The purpose of the Pension Committee is to make recommendations to the Board in respect of pensions and pre-retirement benefits provision within James cropper Plc. It reviews and approves the objectives of the James Cropper Plc Pension Schemes. It also monitors performance of the Schemes and considers recommendations and reports from management in relation to policy and strategy concerning pensions and investment matters that are significant to the Group.
Membership and Constitution
1. Membership 1.1 The pension Committee is constituted as a sub-committee of the Board. 1.2 The Committee shall comprise at least three members. Committee members shall be appointed by the Board. 1.3 members of the Committee will normally serve for a period of three years. Their appointment may be renewed for further three year periods so long as they remain Board members.
2. Chair 2.1 The Chair of the Committee shall be appointed by the Board. 2.2 In the absence of the Chair of the Committee at any meeting, the committee members present shall determine who shall chair the meeting.

ACTIONS TO TAKE >>
- a) Rewrite the pension committee terms from "The purpose of" to "to the Group.", putting "Plans" in place of "Schemes".
- b) According to the pension committee terms, what is the smallest number of members the Committee may have?

ENTRIES SUPPLIED >>
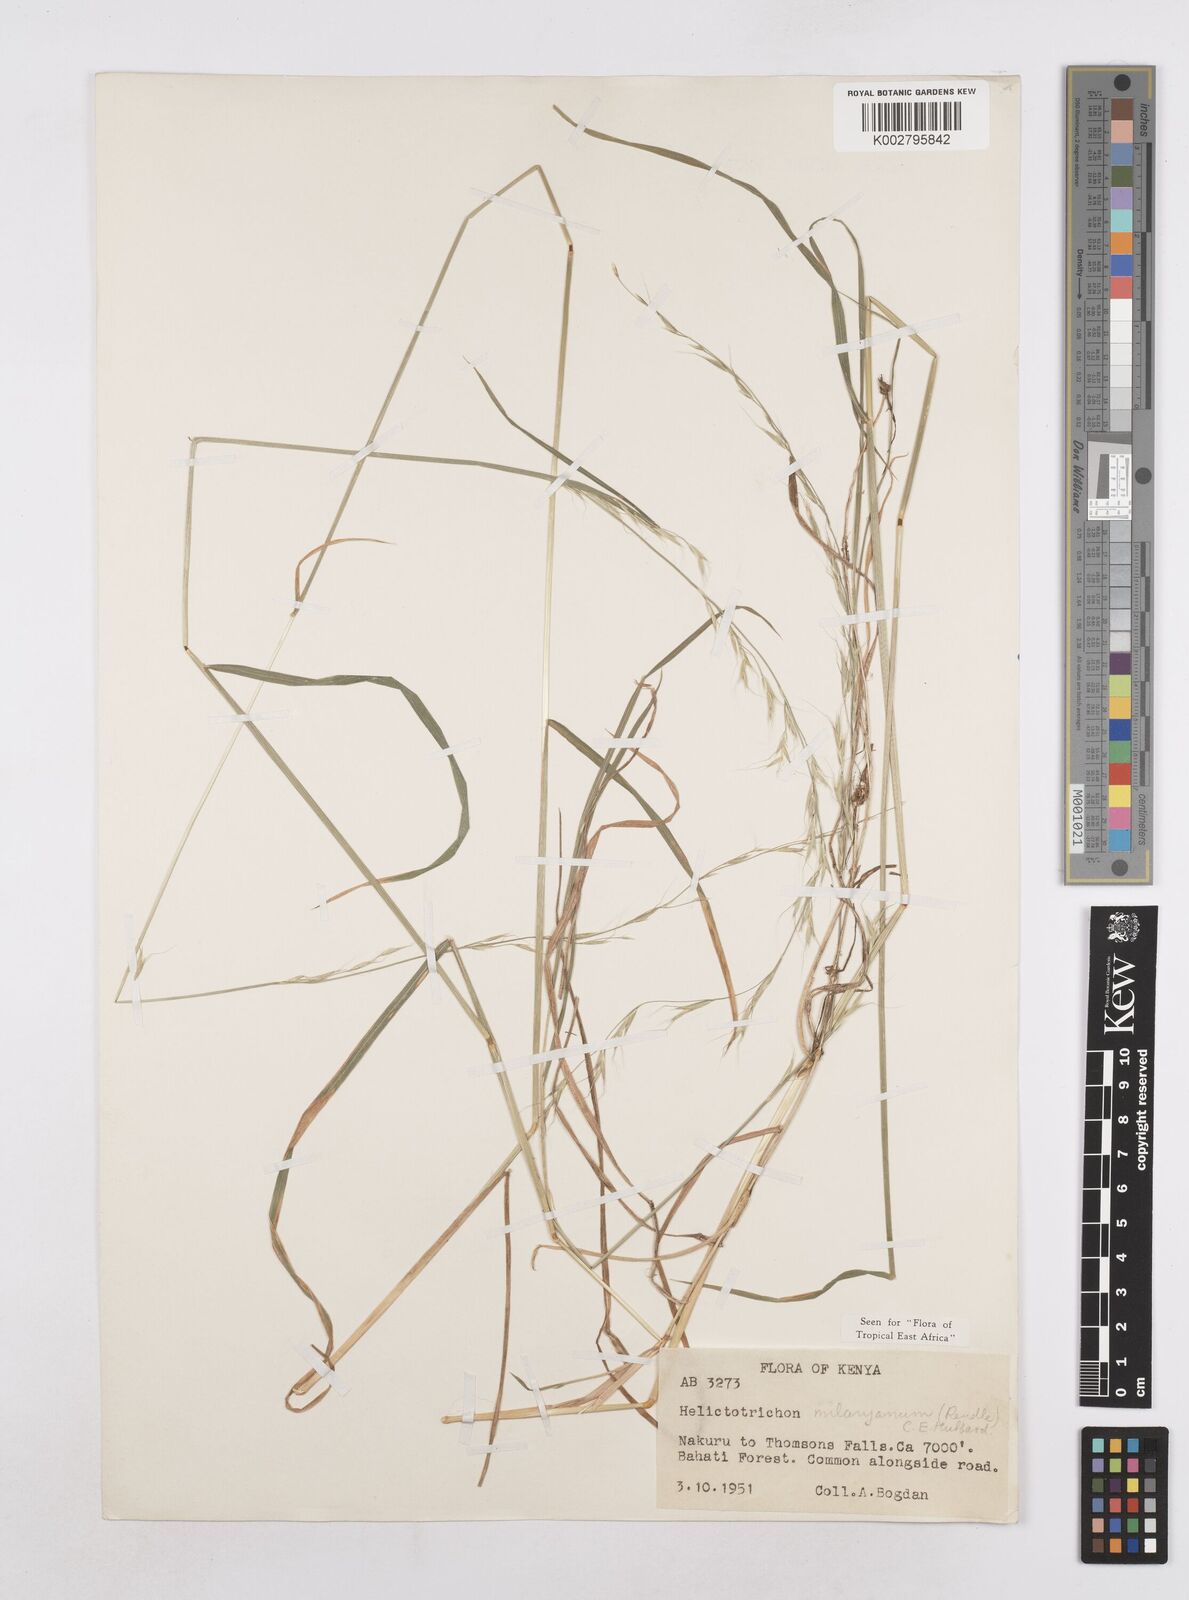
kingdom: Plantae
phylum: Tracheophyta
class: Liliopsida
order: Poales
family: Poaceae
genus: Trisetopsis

--

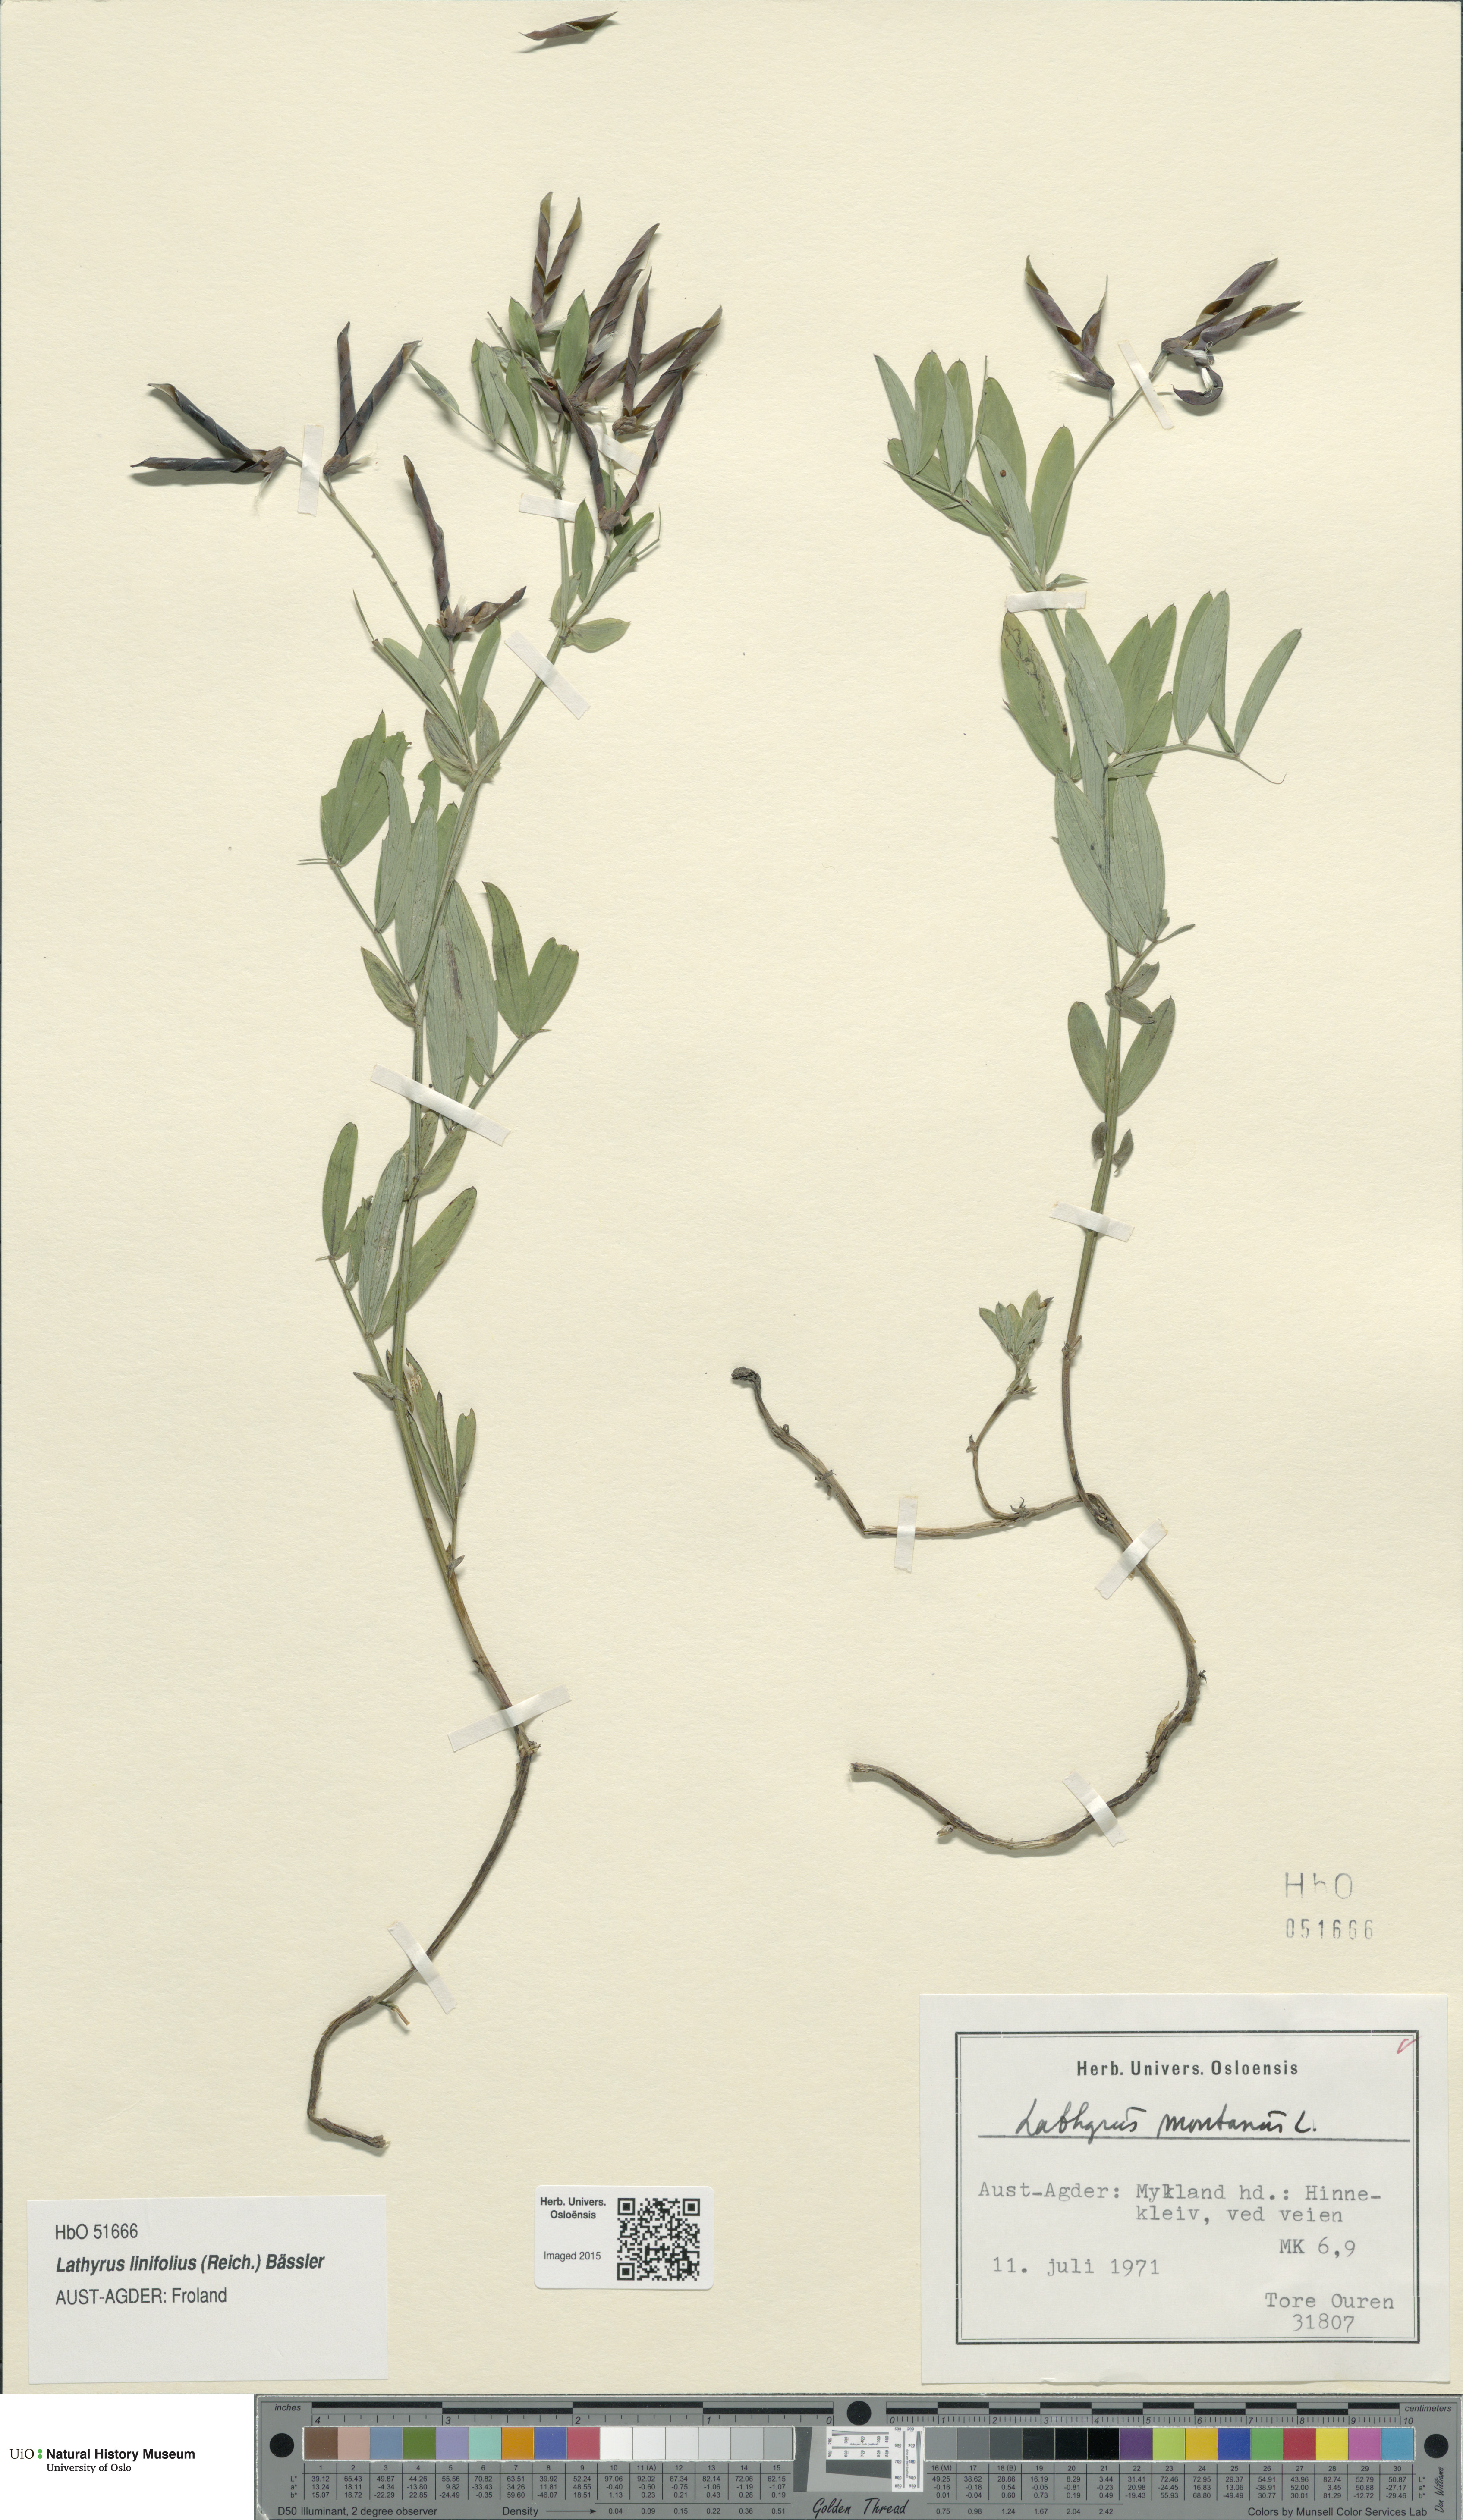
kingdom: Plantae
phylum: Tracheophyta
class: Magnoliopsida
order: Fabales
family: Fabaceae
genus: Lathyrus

==

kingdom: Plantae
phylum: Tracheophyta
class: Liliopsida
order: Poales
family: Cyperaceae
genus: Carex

RESULTS FOR THE EXERCISE >>
- a)
The purpose of the Pension Committee is to make recommendations to the Board in respect of pensions and pre-retirement benefits provision within James cropper Plc. It reviews and approves the objectives of the James Cropper Plc Pension Plans. It also monitors performance of the Plans and considers recommendations and reports from management in relation to policy and strategy concerning pensions and investment matters that are significant to the Group.

- b) Three members.